I have a square based pyramid with vertices at $O(0,0,0)$ $A(1,0,0)$, $B(1,1,0)$, $C(0,1,0)$, and $D(0,0,1)$.
I need to find the angle between the faces $ABD$ and $BCD$ $(1,0,1)$ and $(0,1,1)$.
When I use the angle formula I get a solution of $\theta =60°$.
However the solution says that it should be $120°$ why is the obtuse angle correct in this case?
Best Answer
Note that it depends upon the orientation you have used for the vectors, indeed
$$60°=180°-120°$$
then your calculation is almost correct but you need to fix orientations according to the convention adopted.
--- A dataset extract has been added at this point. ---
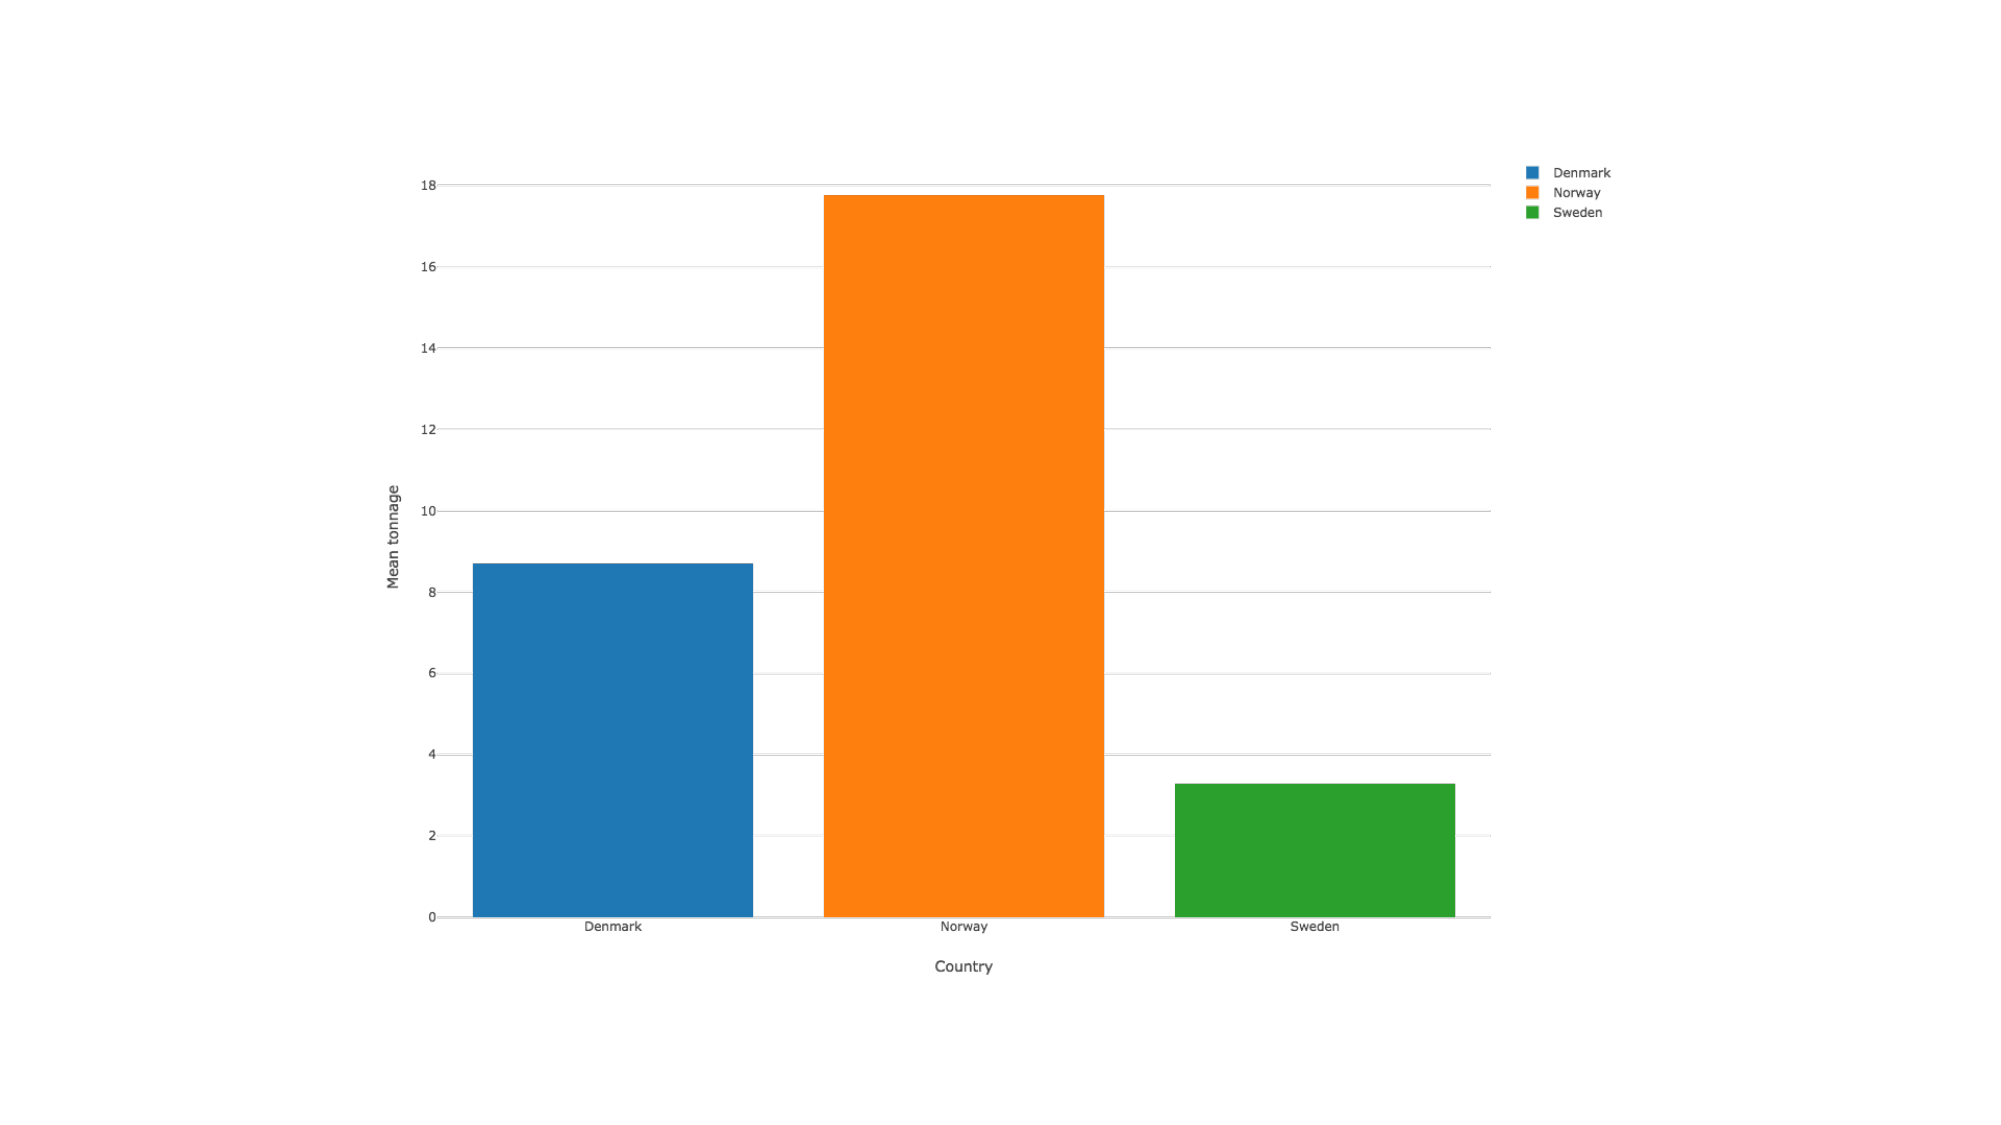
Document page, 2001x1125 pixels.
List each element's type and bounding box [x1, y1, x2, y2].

picture [374, 145, 1625, 980]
If we choose as direction of the normal vectors the outer direction, your calculation is correct, notably we have
normal to face $ADB$: $v=DA\times DB=(1,0,-1)\times(1,1,-1)=(1,0,1)$
normal to face $BCD$: $w=DB\times DC=(1,1,-1)\times(1,1,-1)=(0,1,1)$
then
$$\cos \theta =\frac{v\cdot w}{|v||w|}=\frac{1}{2}\implies \theta=60°$$
As observed by Jyrki Lahtonen, if we consider the dihedral angle between the two half-planes bordered by the shared edge, it can be easily shown that this angle is exactly $180°-60°=120°$.